Apple and non-public APIs

We recently got a rejection from Apple for using a non-public API. Google was not a big help on this one, so here's the story of how we tracked it down.

We found that your app uses one or more non-public APIs, which is not in compliance with the App Store Review Guidelines. The use of non-public APIs is not permissible because it can lead to a poor user experience should these APIs change.

We found the following non-public API/s in your app:

appName
setAppName:
Step 1: Find in files

There's a dropdown when typing into the search bar in XCode that lets you search in frameworks. Unfortunately we got no hits with this search, so that tells us the private calls are not in our code.

Step 2: Command line tools
From the rejection mail:

Additionally, one or more of the above-mentioned APIs may reside in a static library included with your application. If you do not have access to the library's source, you may be able to search the compiled binary using "strings" or "otool" command line tools. The "strings" tool can output a list of the methods that the library calls and "otool -ov" will output the Objective-C class structures and their defined methods. These techniques can help you narrow down where the problematic code resides.

otool and strings are tools that seem to be on the global path, so you can type them into the command line from any directory. The trick is you have to figure out what to run them on. XCode 4 tends to put things in strange directories, so here's a shortcut to finding the actual file you want.


Find your app under "Products" in XCode and right click on it to select "Show in Finder". This will open up a finder window where your .app file lives. If you run otool or strings on this file it will not work. Right click on your .app file and select "Show Package Contents". Then find your executable file and copy it to somewhere accessible.

Once in Terminal and in the right directory, the two commands to use are:
otool -ov ScribbleWormHD
strings ScribbleWormHD
These will output a ton of stuff. You likely won't be able to navigate it without using command-F to search for the strings that Apple complained about. In our case otool did not give us anything useful. It would have been easy to track down the problem if it had, because otool will tell you what called the offending function. Strings just outputs a list of every string used in your project. We managed to get a hit with that, so at least we had a way to test if any changes we made would fix the problem.

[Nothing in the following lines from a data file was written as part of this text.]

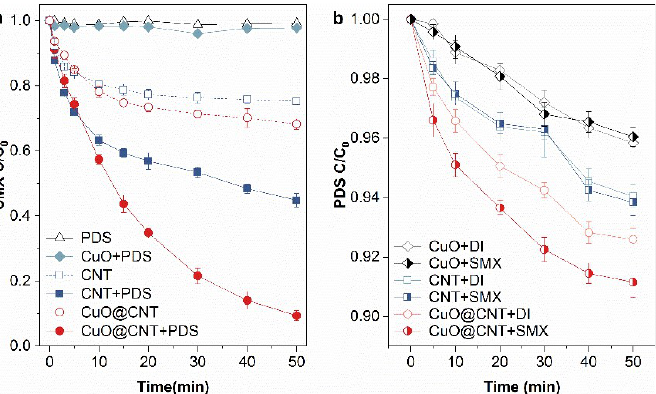
Figure 2. ( a ) SMX adsorption and degradation; ( b ) PDS adsorption and decomposition by CuO, CNT, and CuO@CNT. Conditions: SMX = 39.5 µM, PDS = 1.0 mM, Activator = 0.1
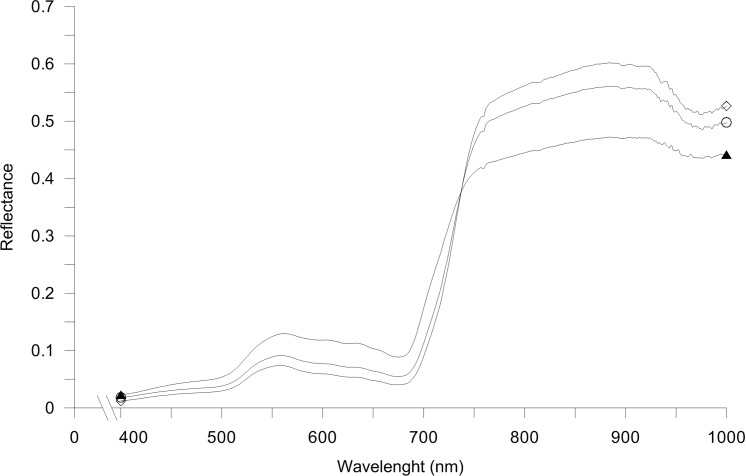
Canopy reflectance of durum wheat plants (averaged over DC65, DC71, DC75 and DC77 phenological stages).Durum wheat plants were exposed to control conditions (unfertilized CONTROL, black triangle) and to N fertilization treatments with urea (UREA, white rhombus) and calcium nitrate (NITRATE, white circle) at the rate of 150 kg N ha-1, in 2012.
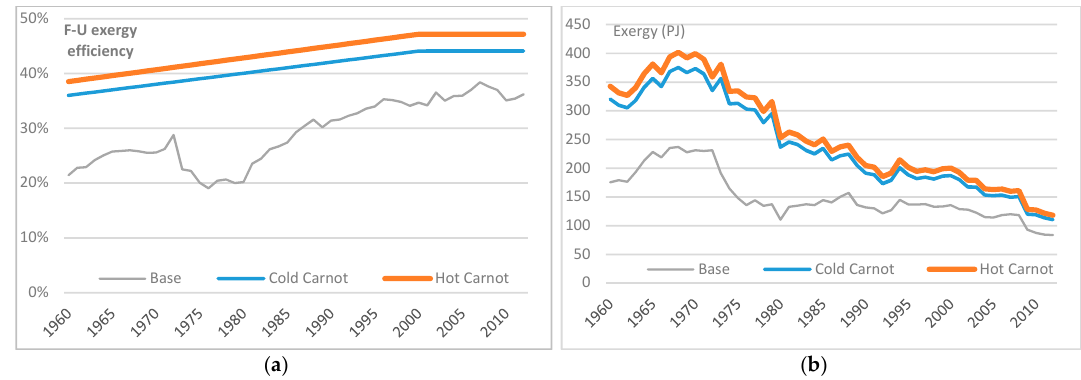
Figure 9. High-temperature industrial heat ( a ) end-use exergy efficiency and ( b ) useful exergy. For the MTH end-use, results are sensitive both to the choice of method and the process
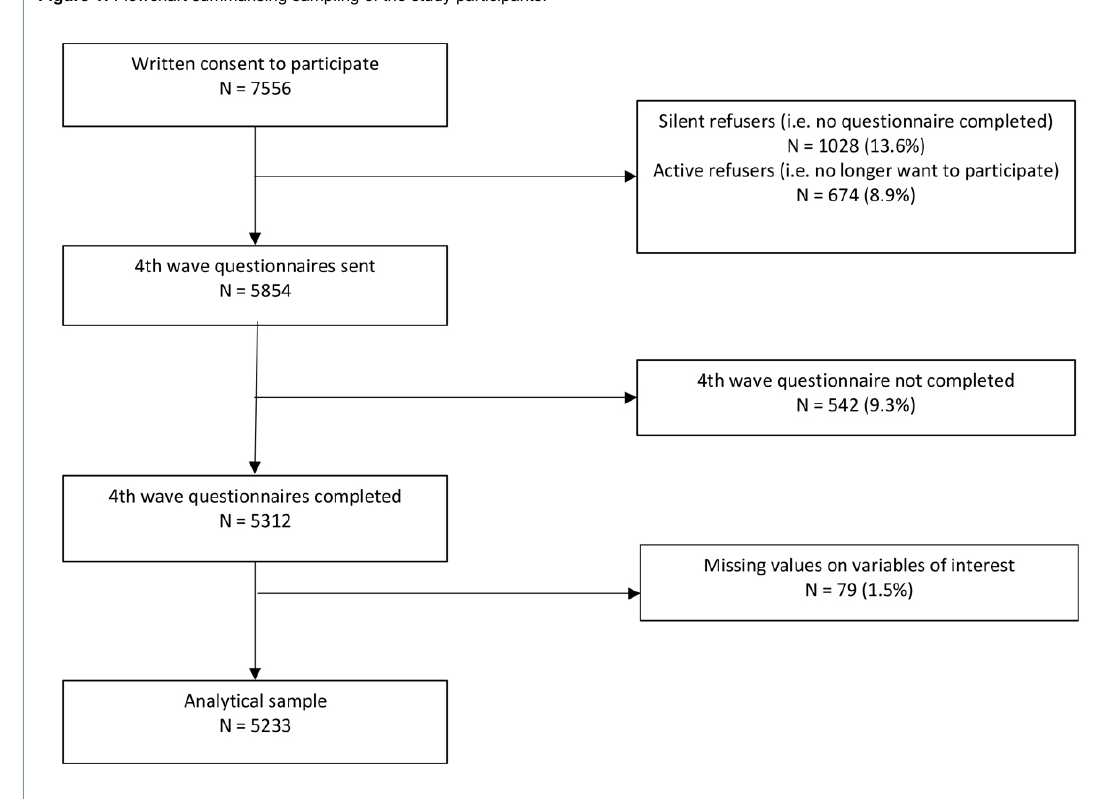
Figure 1: Flowchart summarising sampling of the study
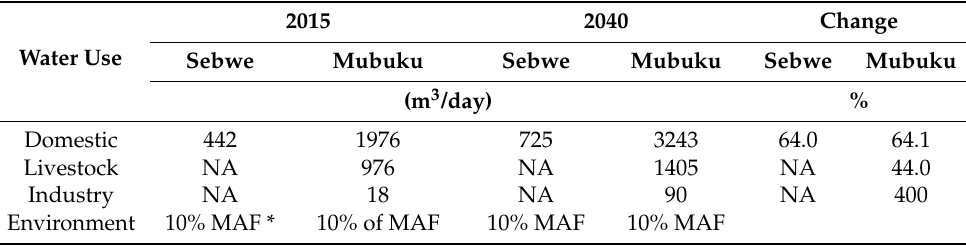
Table 6. Domestic, Livestock, Industry and Environmental water demand.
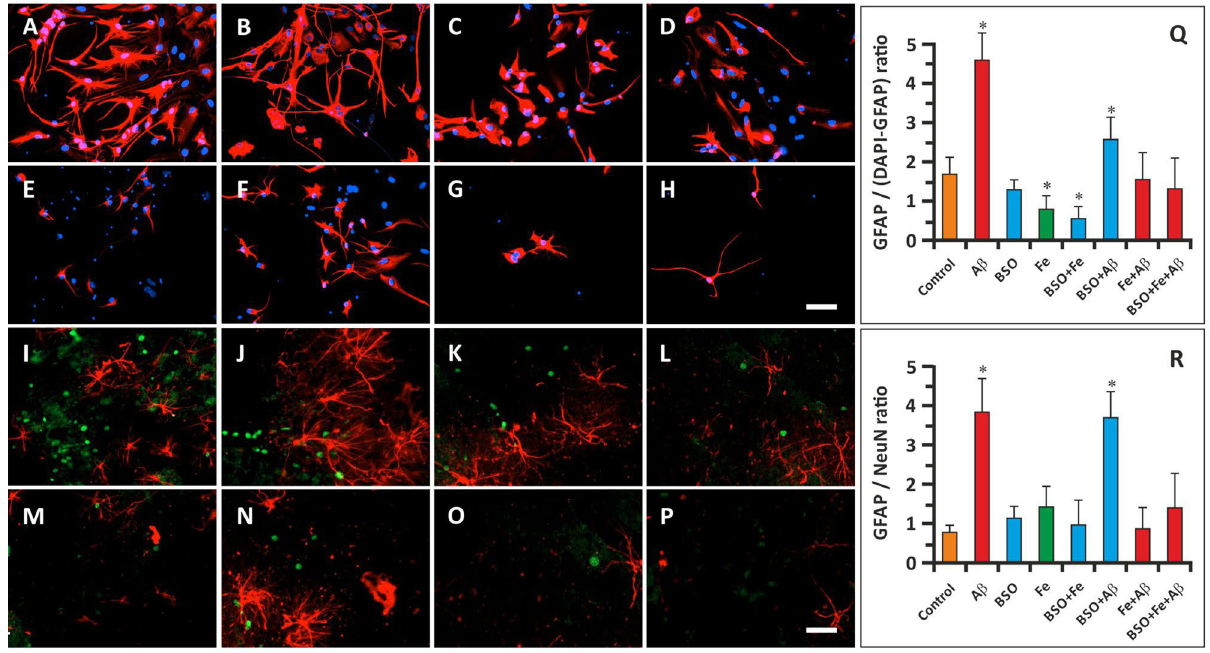
Figure 2. Effect of Aβ, BSO, and Fe 2+ on the ratio of glial cells to neuronal cells and glial and neuronal morphology. ( A – H ) Immunostaining of GFAP (red) and DAPI staining (blue) in hippocampal cells on the 14th day of cultivation. Scale bar, 100 μm. ( I – P ) Immunostaining of GFAP (red) and NeuN staining (green) in hippocampal cells on the 14th day of cultivation. Scale bar, 200 μm. ( Q ) GFAP + /(DAPI + -GFAP + ) cell ratio. ( R ) GFAP + /NeuN + cell ratio. n = 10. * P < 0.05. The error bars indicate the mean ±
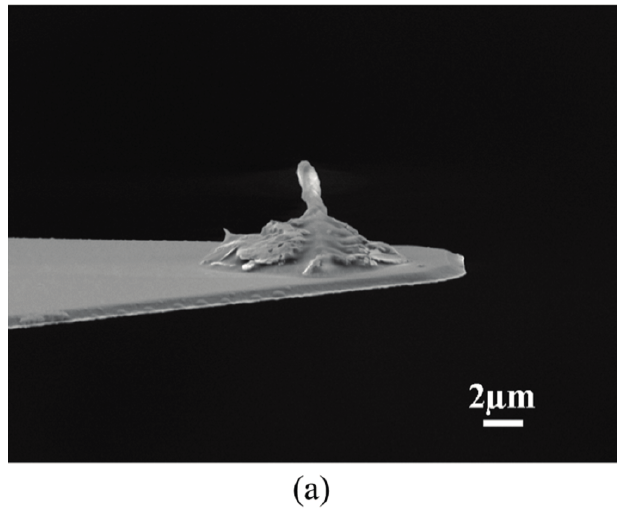
Figure 6. ( a ) SEM image of the micro-pillar attached on the tipless Atomic Force Microscopy (AFM) probe; ( b ) Measured adhesion curves of single fabricated micro-pillar and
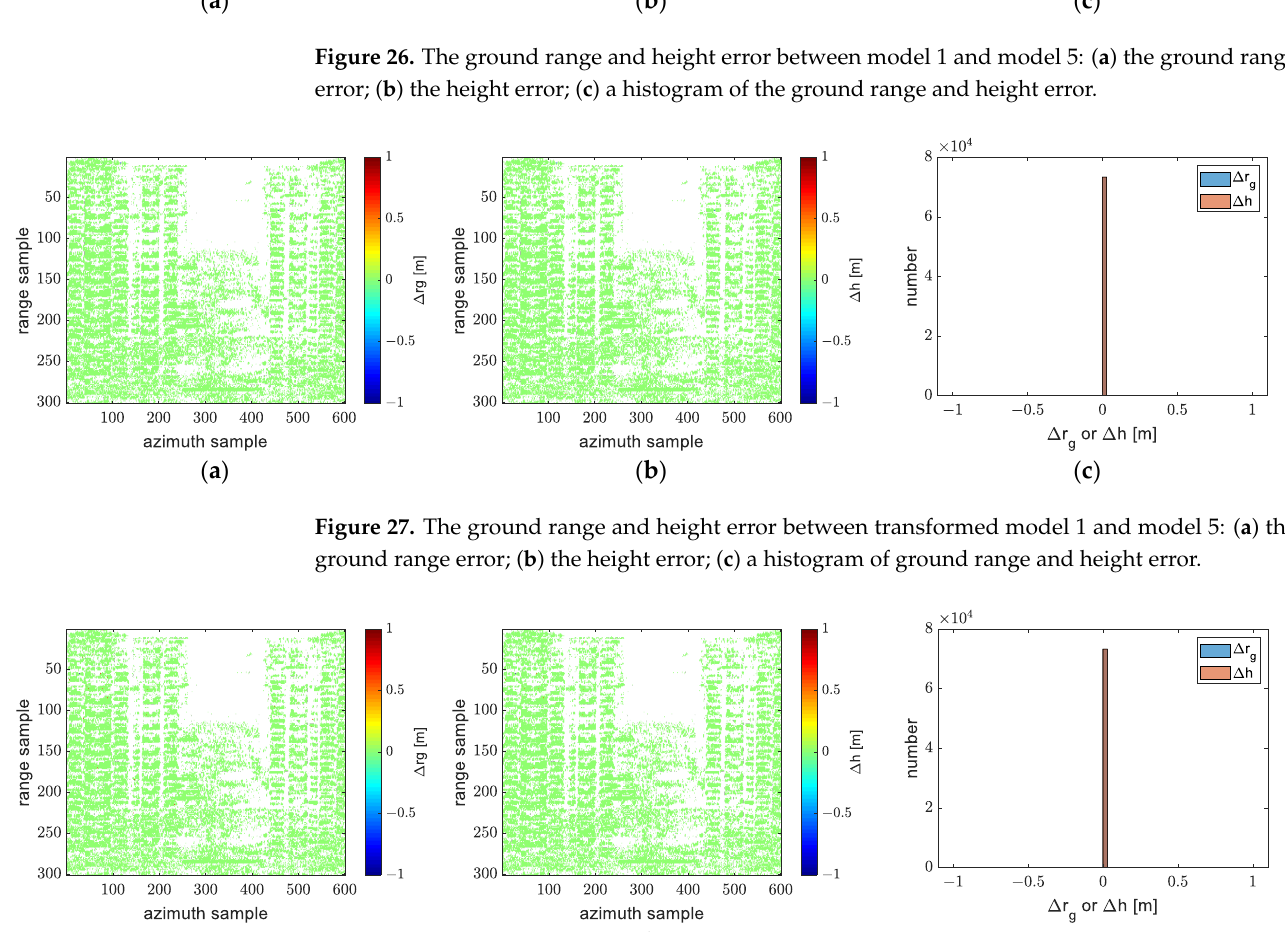
Figure 26. The ground range and height error between model 1 and model 5: ( a ) the ground range error; ( b ) the height error; ( c ) a histogram of the ground range and height error.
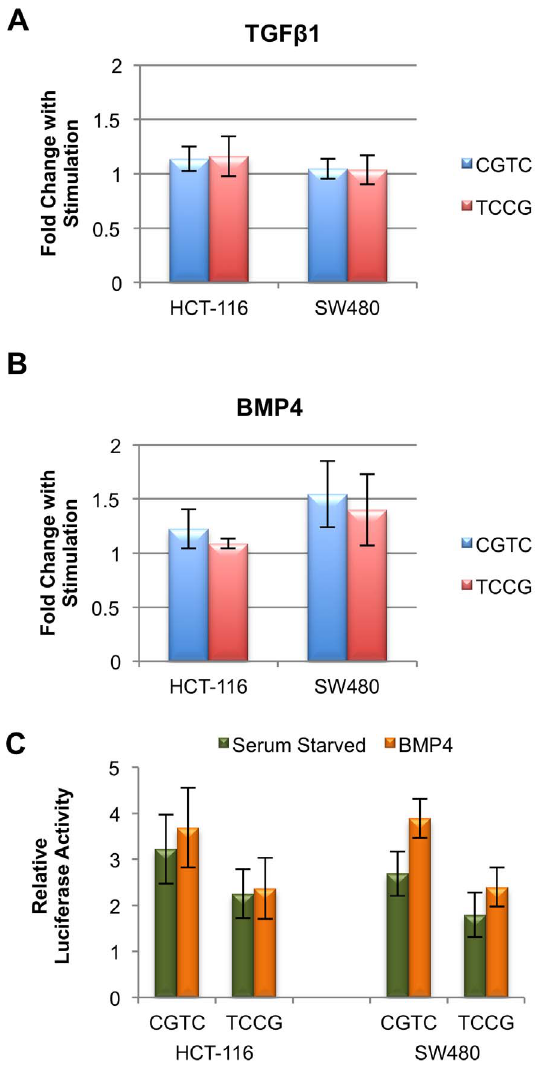
Figure 6. Fragment A Enhancer is responsive to BMP4 stimulation but not TGF b 1. ( A ) Enhancer activity was measured by luciferase assay for the fragment A containing the major (CGTC) and minor (TCCG) haplotypes in serum starved HCT-116 and SW480 cells incubated with TGF b 1 for 6 hours. Samples are plotted as a fold change in activity relative to non-treated cells on the same plate. ( B ) Enhancer activity was stimulated by 6 hours of BMP4 treatment for the CGTC haplotype in HCT-116 ( p = 4.14 6 10 2 3 ) and SW480 cells ( p =1.22 6 10 2 10 ). The TCCG haplotype in fragment A shows lower levels of stimulation, and only in SW480 ( p =1.61 6 10 2 6 ). (HCT-116 p =0.38). Effect of BMP is plotted as fold change over untreated samples for each haplotype on the same plate. ( C ) Enhancer activity comparison between the CGTC and TCCG haplotypes following BMP4 treatment. Relative luciferase activity was plotted for each haplotype in HCT-116 and SW480 using the same experimental dataset as (B).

* NOTE: strings did not work for us at all in Snow Leopard. It only worked in Lion.

Step 3: Head Scratching

So the calls to setAppName were not in our code, and we had no tool telling us directly where the calls were. Sometimes debugging degenerates into informed trial and error. We only have two middleware libraries in Scribble Worm: Flurry and Admob. We started with Flurry on a hunch and removed it from our project as a test before running strings again. This time we were clean.

So we went to the Flurry site and found that they are on version 3.0 while we shipped with 2.8. One upgrade later and another run of strings and we were ready to submit.